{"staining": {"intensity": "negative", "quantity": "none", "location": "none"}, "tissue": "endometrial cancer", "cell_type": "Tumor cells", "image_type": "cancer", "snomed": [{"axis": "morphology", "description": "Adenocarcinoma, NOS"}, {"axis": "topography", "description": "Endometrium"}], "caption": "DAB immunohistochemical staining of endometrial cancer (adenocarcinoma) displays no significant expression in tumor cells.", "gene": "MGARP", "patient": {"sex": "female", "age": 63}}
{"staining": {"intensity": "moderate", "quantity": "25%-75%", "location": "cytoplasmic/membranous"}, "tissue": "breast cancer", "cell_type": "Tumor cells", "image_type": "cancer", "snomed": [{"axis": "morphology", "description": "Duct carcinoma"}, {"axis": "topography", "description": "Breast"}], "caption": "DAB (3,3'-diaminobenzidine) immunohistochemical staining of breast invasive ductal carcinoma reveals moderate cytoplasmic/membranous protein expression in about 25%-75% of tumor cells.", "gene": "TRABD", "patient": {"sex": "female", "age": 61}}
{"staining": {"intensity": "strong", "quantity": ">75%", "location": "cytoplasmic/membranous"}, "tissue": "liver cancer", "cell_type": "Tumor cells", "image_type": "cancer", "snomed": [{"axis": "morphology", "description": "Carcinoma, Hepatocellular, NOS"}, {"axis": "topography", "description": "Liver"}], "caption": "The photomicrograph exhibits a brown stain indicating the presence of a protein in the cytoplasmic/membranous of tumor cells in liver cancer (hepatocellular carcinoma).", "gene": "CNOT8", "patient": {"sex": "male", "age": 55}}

Action item
Find and show each line of the listing with the word "expression".

Answer area
{"staining": {"intensity": "negative", "quantity": "none", "location": "none"}, "tissue": "endometrial cancer", "cell_type": "Tumor cells", "image_type": "cancer", "snomed": [{"axis": "morphology", "description": "Adenocarcinoma, NOS"}, {"axis": "topography", "description": "Endometrium"}], "caption": "DAB immunohistochemical staining of endometrial cancer (adenocarcinoma) displays no significant expression in tumor cells.", "gene": "MGARP", "patient": {"sex": "female", "age": 63}}
{"staining": {"intensity": "moderate", "quantity": "25%-75%", "location": "cytoplasmic/membranous"}, "tissue": "breast cancer", "cell_type": "Tumor cells", "image_type": "cancer", "snomed": [{"axis": "morphology", "description": "Duct carcinoma"}, {"axis": "topography", "description": "Breast"}], "caption": "DAB (3,3'-diaminobenzidine) immunohistochemical staining of breast invasive ductal carcinoma reveals moderate cytoplasmic/membranous protein expression in about 25%-75% of tumor cells.", "gene": "TRABD", "patient": {"sex": "female", "age": 61}}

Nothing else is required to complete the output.